I am dealing with images greater than 8 GB in .svs format. Using openslide, I have read them as 1D numpy arrays. Now in order to feed them into an algorithm I need to reshape them into image form for processing the pixel location related information. Since the images are very large, using PIL to convert numpy array as
image=np.load('test.npy')
im=Image.fromarray(image)
is throwing me an error size does not fit in int
. I tried to workaround this error by changing the dtype
from uint8
to uint64
but, my python keeps on crashing despite having 64GB RAM and 3 TB memory
on my workstation.
Then I tried to load numpy array using memmap
:
im = np.load(curr_path)
shapeIm=im[:].shape ##shape of the image
name_no_ext = os.path.splitext(f[i])[0]
filename=path.join(dir,name_no_ext+'.tif') ##filename to save the image file
#Create a memmap with dtype and shape that matches our data:
fp = np.memmap(filename, dtype='uint8', mode='w+',shape=shapeIm) #memmap to read/write very large image files in chunks directly from disk
#Write data to memmap array:
fp[:] = im[:]
fp.filename == path.abspath(filename)
#Deletion flushes memory changes to disk before removing the object:
del fp
#Load the memmap and verify data was stored:
newfp = np.memmap(filename, dtype='uint8', mode='r+', shape=shapeIm)

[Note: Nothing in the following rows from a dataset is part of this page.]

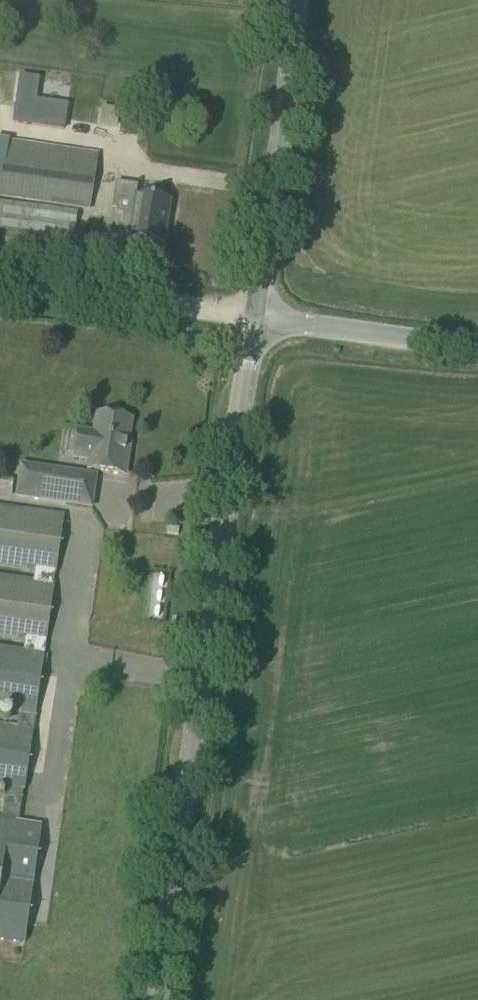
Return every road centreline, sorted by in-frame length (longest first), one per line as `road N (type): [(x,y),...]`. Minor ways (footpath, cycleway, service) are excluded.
road 1 (tertiary): [(155,999),(251,324)]
road 2 (tertiary): [(251,324),(297,0)]
road 3 (track): [(0,298),(251,324)]
road 4 (unclassified): [(251,324),(394,345),(477,347)]

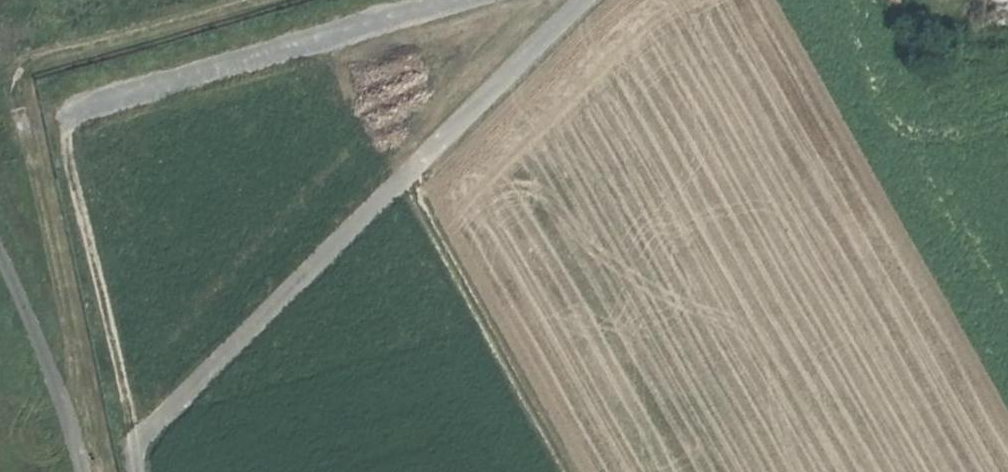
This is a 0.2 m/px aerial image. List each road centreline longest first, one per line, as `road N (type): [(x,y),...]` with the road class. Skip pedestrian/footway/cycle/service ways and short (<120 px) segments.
road 1 (unclassified): [(583,0),(135,443)]
road 2 (unclassified): [(457,0),(76,113),(64,123)]
road 3 (track): [(405,179),(571,471)]
road 4 (track): [(135,443),(64,123)]

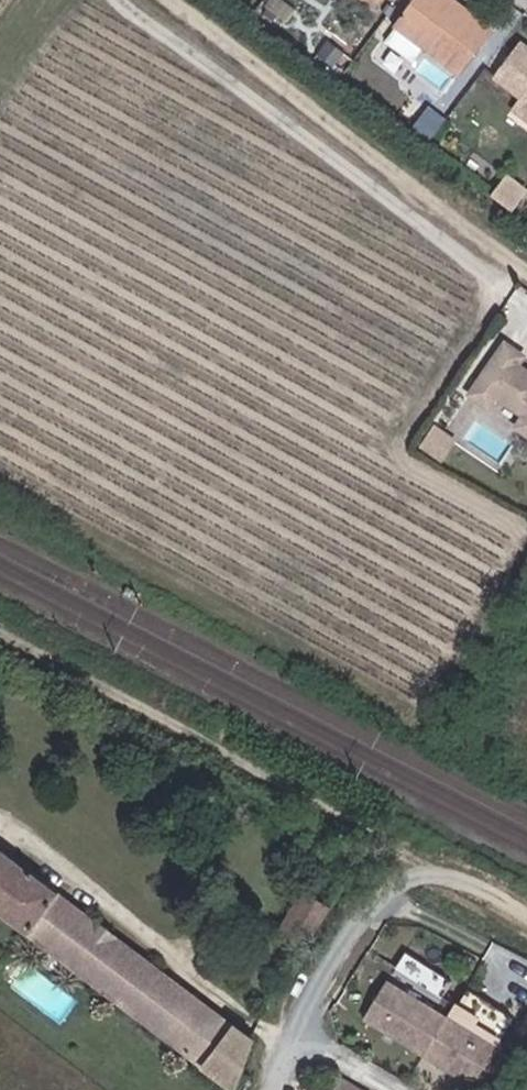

Now the above code is giving me an image in .tif
format. But, I cannot process it. I couldn't analyse why? I found that when I tried to read that image and print its shape.
AttributeError: 'NoneType' object has no attribute 'shape'
So, This way also failed for me. Then I tried reshaping numpy array in the shape of the image which is (44331, 64625, 3), and I got the following error
ValueError: sequence too large; cannot be greater than 32
Can anyone help me how to process such image. I have annotations of these images in x,y,z pixel locations and to process these annotations as ground truth, I need to convert my numpy array in the form an image.
Any help would be great.
Edit: I got reshaping numpy array working now. But, still do not know how to use numpy files as my dataset input instead of images.